=== Aim of the exercise ===
Rewrite the records below with each "В корзину" swapped for "Купить" and nothing else changed. Leave the pictures out.

== Segment start ==

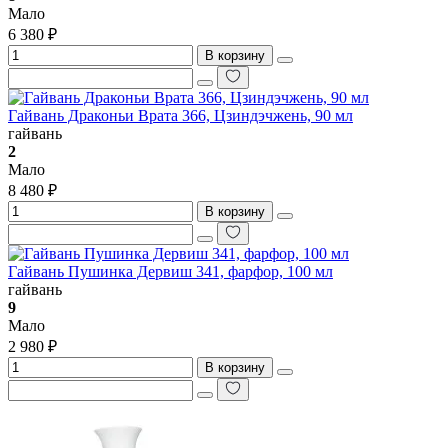
Мало
6 380 ₽
В корзину
Гайвань Драконьи Врата 366, Цзиндэчжень, 90 мл
гайвань
2
Мало
8 480 ₽
В корзину
Гайвань Пушинка Дервиш 341, фарфор, 100 мл
гайвань
9
Мало
2 980 ₽
В корзину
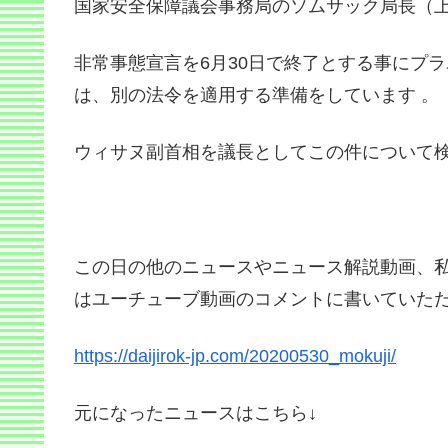
国家安全保障議会事務局のソムサック局長（
非常事態宣言を6月30日で終了とする事にプ
は、別の法令を適用する準備をしています 。
ウィサヌ副首相を議長としてこの件について検
この日の他のニュースやニュース解説動画、
はユーチューブ動画のコメントに書いていただ
https://daijirok-jp.com/20200530_mokuji/
元になったニュースはこちら↓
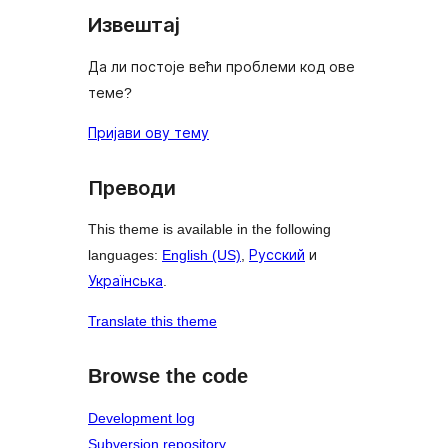
Извештај
Да ли постоје већи проблеми код ове
теме?
Пријави ову тему
Преводи
This theme is available in the following
languages:
English (US)
,
Русский
и
Українська
.
Translate this theme
Browse the code
Development log
Subversion repository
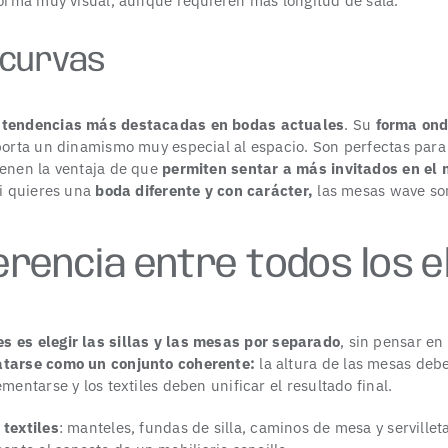
forma muy visual, aunque requieren más longitud de sala.
 curvas
tendencias más destacadas en bodas actuales
. Su
forma ond
aporta un dinamismo muy especial al espacio. Son perfectas par
tienen la ventaja de que
permiten sentar a más invitados en el
Si quieres una
boda diferente y con carácter,
las mesas wave so
herencia entre todos los 
s es elegir las
sillas y las mesas
por separado
, sin pensar e
atarse como un conjunto coherente:
la altura de las mesas debe
mentarse y los textiles deben unificar el resultado final.
s
textiles
: manteles, fundas de silla, caminos de mesa y serville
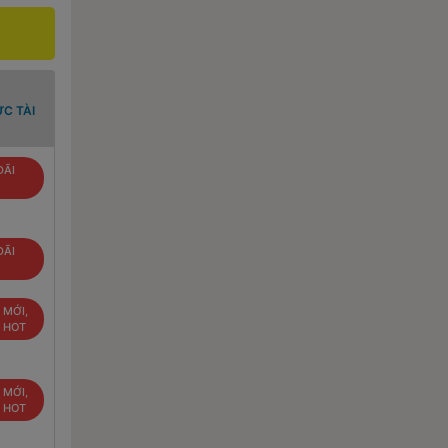
C TÀI
ĐÃI
ĐÃI
 MỚI,
U HOT
 MỚI,
U HOT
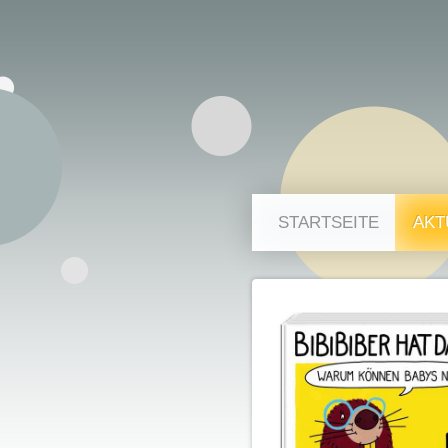
STARTSEITE
AKT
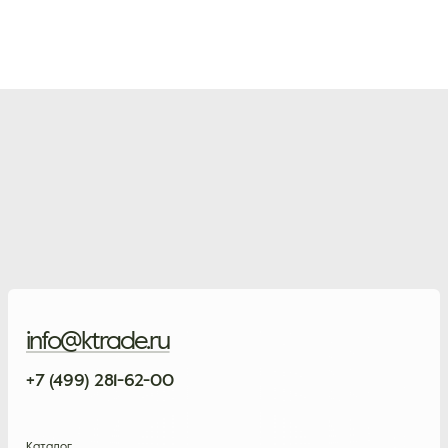
info@ktrade.ru
+7 (499) 281-62-00
Каталог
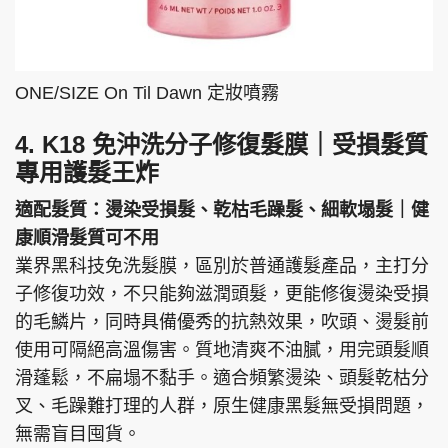
ONE/SIZE On Til Dawn 定妝噴霧
4. K18 免沖洗分子修復髮膜｜受損髮質
專用護髮王炸
適配髮質：燙染受損髮、乾枯毛躁髮、細軟塌髮｜健
康順滑髮質可不用
業界黑科技免洗髮膜，區別於普通護髮產品，主打分
子修復功效，不只能夠滋潤頭髮，更能修復燙染受損
的毛鱗片，同時具備優秀的抗熱效果，吹頭、燙髮前
使用可隔絕高溫傷害。質地清爽不油膩，用完頭髮順
滑蓬鬆，不扁塌不黏手。適合頻繁燙染、頭髮乾枯分
叉、毛躁難打理的人群，原生健康黑髮無受損問題，
無需盲目囤貨。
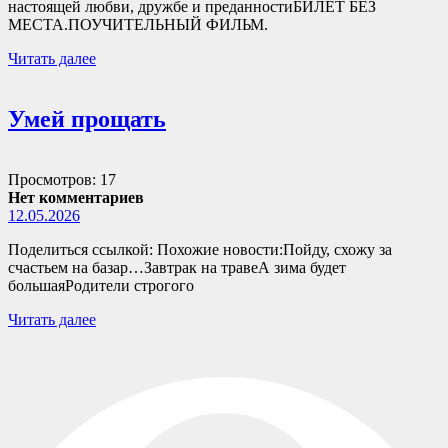
настоящей любви, дружбе и преданностиБИЛЕТ БЕЗ
МЕСТА.ПОУЧИТЕЛЬНЫЙ ФИЛЬМ.
Читать далее
Умей прощать
Просмотров: 17
Нет комментариев
12.05.2026
Поделиться ссылкой: Похожие новости:Пойду, схожу за
счастьем на базар…Завтрак на травеА зима будет
большаяРодители строгого
Читать далее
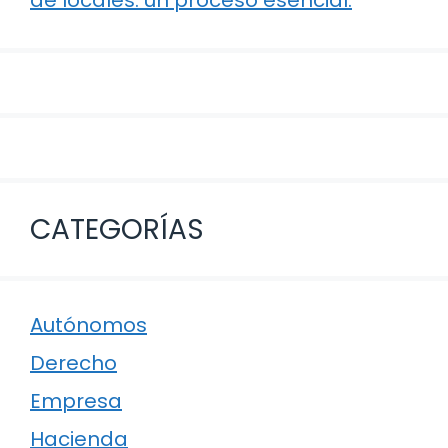
CATEGORÍAS
Autónomos
Derecho
Empresa
Hacienda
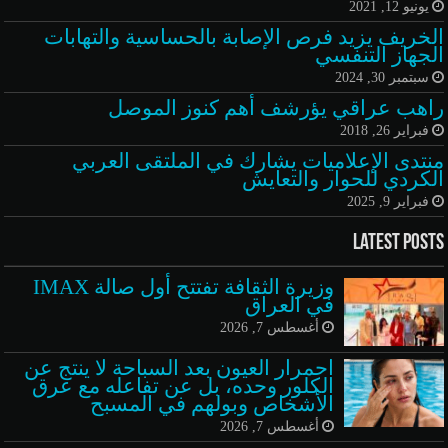
يونيو 12, 2021
الخريف يزيد فرص الإصابة بالحساسية والتهابات
الجهاز التنفسي
سبتمبر 30, 2024
راهب عراقي يؤرشف أهم كنوز الموصل
فبراير 26, 2018
منتدى الإعلاميات يشارك في الملتقى العربي
الكردي للحوار والتعايش
فبراير 9, 2025
Latest Posts
وزيرة الثقافة تفتتح أول صالة IMAX
في العراق
أغسطس 7, 2026
احمرار العيون بعد السباحة لا ينتج عن
الكلور وحده، بل عن تفاعله مع عرق
الأشخاص وبولهم في المسبح
أغسطس 7, 2026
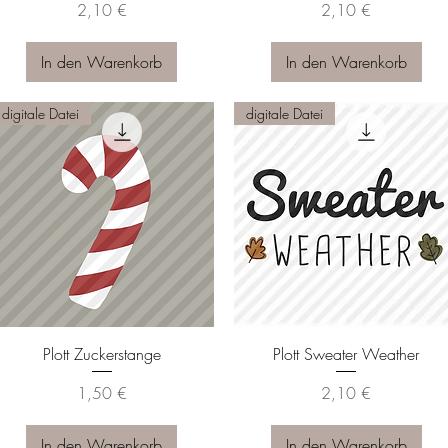
Preis
Preis
2,10 €
2,10 €
In den Warenkorb
In den Warenkorb
digitale Datei
digitale Datei
Schnellansicht
Schnellansicht
Plott Zuckerstange
Plott Sweater Weather
Preis
Preis
1,50 €
2,10 €
In den Warenkorb
In den Warenkorb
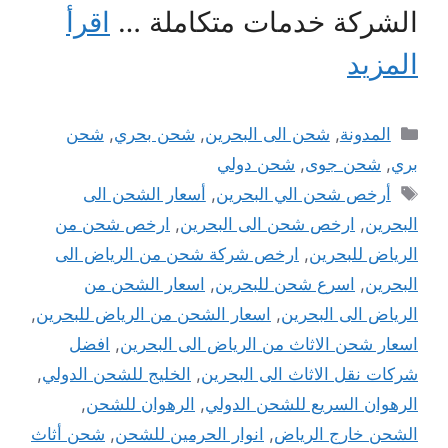
الشركة خدمات متكاملة …
اقرأ
المزيد
التصنيفات
المدونة
,
شحن الى البحرين
,
شحن بحري
,
شحن
بري
,
شحن جوى
,
شحن دولي
الوسوم
أرخص شحن الي البحرين
,
أسعار الشحن الى
البحرين
,
ارخص شحن الى البحرين
,
ارخص شحن من
الرياض للبحرين
,
ارخص شركة شحن من الرياض الى
البحرين
,
اسرع شحن للبحرين
,
اسعار الشحن من
الرياض الى البحرين
,
اسعار الشحن من الرياض للبحرين
,
اسعار شحن الاثاث من الرياض الى البحرين
,
افضل
شركات نقل الاثاث الى البحرين
,
الخليج للشحن الدولي
,
الرهوان السريع للشحن الدولي
,
الرهوان للشحن
,
الشحن خارج الرياض
,
انوار الحرمين للشحن
,
شحن أثاث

== Segment end ==

=== Answer below ===
Мало
6 380 ₽
Купить
Гайвань Драконьи Врата 366, Цзиндэчжень, 90 мл
гайвань
2
Мало
8 480 ₽
Купить
Гайвань Пушинка Дервиш 341, фарфор, 100 мл
гайвань
9
Мало
2 980 ₽
Купить
国家安全保障議会事務局のソムサック局長（
非常事態宣言を6月30日で終了とする事にプ
は、別の法令を適用する準備をしています 。
ウィサヌ副首相を議長としてこの件について検
この日の他のニュースやニュース解説動画、
はユーチューブ動画のコメントに書いていただ
https://daijirok-jp.com/20200530_mokuji/
元になったニュースはこちら↓
Извештај
Да ли постоје већи проблеми код ове
теме?
Пријави ову тему
Преводи
This theme is available in the following
languages:
English (US)
,
Русский
и
Українська
.
Translate this theme
Browse the code
Development log
Subversion repository
forma muy visual, aunque requieren más longitud de sala.
 curvas
tendencias más destacadas en bodas actuales
. Su
forma ond
aporta un dinamismo muy especial al espacio. Son perfectas par
tienen la ventaja de que
permiten sentar a más invitados en el
Si quieres una
boda diferente y con carácter,
las mesas wave so
herencia entre todos los 
s es elegir las
sillas y las mesas
por separado
, sin pensar e
atarse como un conjunto coherente:
la altura de las mesas debe
mentarse y los textiles deben unificar el resultado final.
s
textiles
: manteles, fundas de silla, caminos de mesa y serville
C TÀI
ĐÃI
ĐÃI
 MỚI,
U HOT
 MỚI,
U HOT
STARTSEITE
AKT
info@ktrade.ru
+7 (499) 281-62-00
Каталог
ONE/SIZE On Til Dawn 定妝噴霧
4. K18 免沖洗分子修復髮膜｜受損髮質
專用護髮王炸
適配髮質：燙染受損髮、乾枯毛躁髮、細軟塌髮｜健
康順滑髮質可不用
業界黑科技免洗髮膜，區別於普通護髮產品，主打分
子修復功效，不只能夠滋潤頭髮，更能修復燙染受損
的毛鱗片，同時具備優秀的抗熱效果，吹頭、燙髮前
使用可隔絕高溫傷害。質地清爽不油膩，用完頭髮順
滑蓬鬆，不扁塌不黏手。適合頻繁燙染、頭髮乾枯分
叉、毛躁難打理的人群，原生健康黑髮無受損問題，
無需盲目囤貨。
настоящей любви, дружбе и преданностиБИЛЕТ БЕЗ
МЕСТА.ПОУЧИТЕЛЬНЫЙ ФИЛЬМ.
Читать далее
Умей прощать
Просмотров: 17
Нет комментариев
12.05.2026
Поделиться ссылкой: Похожие новости:Пойду, схожу за
счастьем на базар…Завтрак на травеА зима будет
большаяРодители строгого
Читать далее
CATEGORÍAS
Autónomos
Derecho
Empresa
Hacienda
يونيو 12, 2021
الخريف يزيد فرص الإصابة بالحساسية والتهابات
الجهاز التنفسي
سبتمبر 30, 2024
راهب عراقي يؤرشف أهم كنوز الموصل
فبراير 26, 2018
منتدى الإعلاميات يشارك في الملتقى العربي
الكردي للحوار والتعايش
فبراير 9, 2025
Latest Posts
وزيرة الثقافة تفتتح أول صالة IMAX
في العراق
أغسطس 7, 2026
احمرار العيون بعد السباحة لا ينتج عن
الكلور وحده، بل عن تفاعله مع عرق
الأشخاص وبولهم في المسبح
أغسطس 7, 2026
Preis
Preis
2,10 €
2,10 €
In den Warenkorb
In den Warenkorb
digitale Datei
digitale Datei
Schnellansicht
Schnellansicht
Plott Zuckerstange
Plott Sweater Weather
Preis
Preis
1,50 €
2,10 €
In den Warenkorb
In den Warenkorb
الشركة خدمات متكاملة …
اقرأ
المزيد
التصنيفات
المدونة
,
شحن الى البحرين
,
شحن بحري
,
شحن
بري
,
شحن جوى
,
شحن دولي
الوسوم
أرخص شحن الي البحرين
,
أسعار الشحن الى
البحرين
,
ارخص شحن الى البحرين
,
ارخص شحن من
الرياض للبحرين
,
ارخص شركة شحن من الرياض الى
البحرين
,
اسرع شحن للبحرين
,
اسعار الشحن من
الرياض الى البحرين
,
اسعار الشحن من الرياض للبحرين
,
اسعار شحن الاثاث من الرياض الى البحرين
,
افضل
شركات نقل الاثاث الى البحرين
,
الخليج للشحن الدولي
,
الرهوان السريع للشحن الدولي
,
الرهوان للشحن
,
الشحن خارج الرياض
,
انوار الحرمين للشحن
,
شحن أثاث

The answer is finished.